EXERCISE GOAL:
Count only the lines of the records that hold "elevilor", then give the number without any other words.
■ ■ ■
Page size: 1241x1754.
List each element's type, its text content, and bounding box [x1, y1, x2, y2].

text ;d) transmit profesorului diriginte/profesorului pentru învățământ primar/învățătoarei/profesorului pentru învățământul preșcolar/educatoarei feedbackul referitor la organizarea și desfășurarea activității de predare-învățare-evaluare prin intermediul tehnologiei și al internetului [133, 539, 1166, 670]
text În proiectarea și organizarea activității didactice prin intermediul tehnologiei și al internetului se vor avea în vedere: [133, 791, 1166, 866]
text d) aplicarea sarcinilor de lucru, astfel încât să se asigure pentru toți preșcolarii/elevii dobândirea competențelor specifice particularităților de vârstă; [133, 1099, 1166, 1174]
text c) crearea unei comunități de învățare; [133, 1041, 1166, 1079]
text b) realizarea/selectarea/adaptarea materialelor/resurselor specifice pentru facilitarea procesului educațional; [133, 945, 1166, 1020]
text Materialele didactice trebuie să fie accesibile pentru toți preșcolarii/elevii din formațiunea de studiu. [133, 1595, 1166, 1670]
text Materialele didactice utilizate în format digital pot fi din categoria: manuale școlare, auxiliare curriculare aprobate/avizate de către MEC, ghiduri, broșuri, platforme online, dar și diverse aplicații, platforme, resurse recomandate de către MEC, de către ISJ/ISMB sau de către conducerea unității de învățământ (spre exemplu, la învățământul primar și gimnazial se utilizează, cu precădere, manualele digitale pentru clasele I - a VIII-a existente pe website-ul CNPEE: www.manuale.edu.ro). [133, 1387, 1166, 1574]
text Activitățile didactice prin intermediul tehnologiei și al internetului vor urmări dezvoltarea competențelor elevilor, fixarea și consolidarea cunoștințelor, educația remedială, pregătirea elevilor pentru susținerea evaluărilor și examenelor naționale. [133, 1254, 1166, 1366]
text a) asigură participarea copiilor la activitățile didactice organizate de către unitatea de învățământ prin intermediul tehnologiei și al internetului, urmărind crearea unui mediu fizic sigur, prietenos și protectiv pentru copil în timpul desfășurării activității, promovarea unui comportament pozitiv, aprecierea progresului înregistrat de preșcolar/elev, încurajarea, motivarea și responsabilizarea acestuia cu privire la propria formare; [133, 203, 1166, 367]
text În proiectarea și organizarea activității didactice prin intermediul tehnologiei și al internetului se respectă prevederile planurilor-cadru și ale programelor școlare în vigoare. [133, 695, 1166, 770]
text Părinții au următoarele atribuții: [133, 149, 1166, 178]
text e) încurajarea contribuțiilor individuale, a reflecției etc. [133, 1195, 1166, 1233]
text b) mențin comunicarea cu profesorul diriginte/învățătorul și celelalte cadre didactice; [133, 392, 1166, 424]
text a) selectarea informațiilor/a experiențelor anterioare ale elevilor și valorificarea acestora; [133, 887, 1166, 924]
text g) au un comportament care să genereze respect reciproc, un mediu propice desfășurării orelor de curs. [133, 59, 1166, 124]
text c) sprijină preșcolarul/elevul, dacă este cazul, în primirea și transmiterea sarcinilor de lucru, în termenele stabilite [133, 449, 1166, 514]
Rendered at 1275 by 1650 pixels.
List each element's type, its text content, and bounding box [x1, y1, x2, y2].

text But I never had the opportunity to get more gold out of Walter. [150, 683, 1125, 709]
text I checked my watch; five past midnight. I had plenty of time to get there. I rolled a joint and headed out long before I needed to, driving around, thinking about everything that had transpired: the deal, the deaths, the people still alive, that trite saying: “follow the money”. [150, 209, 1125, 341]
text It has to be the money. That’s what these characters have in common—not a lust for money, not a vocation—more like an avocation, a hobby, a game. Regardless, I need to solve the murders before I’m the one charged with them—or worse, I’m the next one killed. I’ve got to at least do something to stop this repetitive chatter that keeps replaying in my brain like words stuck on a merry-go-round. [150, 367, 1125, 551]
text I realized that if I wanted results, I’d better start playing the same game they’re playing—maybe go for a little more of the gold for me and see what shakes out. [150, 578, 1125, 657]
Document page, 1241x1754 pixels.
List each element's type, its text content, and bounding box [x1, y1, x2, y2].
■ ■ ■
TASK RESPONSE:
2